→ **The data**:
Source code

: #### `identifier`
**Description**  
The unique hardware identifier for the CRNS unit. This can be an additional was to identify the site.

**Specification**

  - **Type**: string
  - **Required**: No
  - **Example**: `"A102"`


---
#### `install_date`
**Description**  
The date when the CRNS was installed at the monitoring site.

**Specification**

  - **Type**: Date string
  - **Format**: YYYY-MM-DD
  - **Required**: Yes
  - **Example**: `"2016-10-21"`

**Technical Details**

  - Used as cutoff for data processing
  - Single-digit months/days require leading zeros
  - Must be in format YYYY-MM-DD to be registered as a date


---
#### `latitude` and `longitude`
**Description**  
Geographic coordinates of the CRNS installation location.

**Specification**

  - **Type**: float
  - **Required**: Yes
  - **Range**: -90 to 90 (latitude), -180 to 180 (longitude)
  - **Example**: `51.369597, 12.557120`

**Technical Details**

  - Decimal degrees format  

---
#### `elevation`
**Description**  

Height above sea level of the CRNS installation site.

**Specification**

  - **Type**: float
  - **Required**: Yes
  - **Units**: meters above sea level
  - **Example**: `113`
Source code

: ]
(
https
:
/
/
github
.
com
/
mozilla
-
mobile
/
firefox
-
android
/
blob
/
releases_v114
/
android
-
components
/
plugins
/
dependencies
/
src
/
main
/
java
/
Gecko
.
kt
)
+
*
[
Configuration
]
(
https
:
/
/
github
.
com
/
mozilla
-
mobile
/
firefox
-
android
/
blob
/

→ **Exercise brief**: Rewrite the data above, replacing every occurrence of "CRNS" with "cosmic-ray neutron sensor" and leaving everything else as it is.

→ **Answer box**:
Source code

: #### `identifier`
**Description**  
The unique hardware identifier for the cosmic-ray neutron sensor unit. This can be an additional was to identify the site.

**Specification**

  - **Type**: string
  - **Required**: No
  - **Example**: `"A102"`


---
#### `install_date`
**Description**  
The date when the cosmic-ray neutron sensor was installed at the monitoring site.

**Specification**

  - **Type**: Date string
  - **Format**: YYYY-MM-DD
  - **Required**: Yes
  - **Example**: `"2016-10-21"`

**Technical Details**

  - Used as cutoff for data processing
  - Single-digit months/days require leading zeros
  - Must be in format YYYY-MM-DD to be registered as a date


---
#### `latitude` and `longitude`
**Description**  
Geographic coordinates of the cosmic-ray neutron sensor installation location.

**Specification**

  - **Type**: float
  - **Required**: Yes
  - **Range**: -90 to 90 (latitude), -180 to 180 (longitude)
  - **Example**: `51.369597, 12.557120`

**Technical Details**

  - Decimal degrees format  

---
#### `elevation`
**Description**  

Height above sea level of the cosmic-ray neutron sensor installation site.

**Specification**

  - **Type**: float
  - **Required**: Yes
  - **Units**: meters above sea level
  - **Example**: `113`
Source code

: ]
(
https
:
/
/
github
.
com
/
mozilla
-
mobile
/
firefox
-
android
/
blob
/
releases_v114
/
android
-
components
/
plugins
/
dependencies
/
src
/
main
/
java
/
Gecko
.
kt
)
+
*
[
Configuration
]
(
https
:
/
/
github
.
com
/
mozilla
-
mobile
/
firefox
-
android
/
blob
/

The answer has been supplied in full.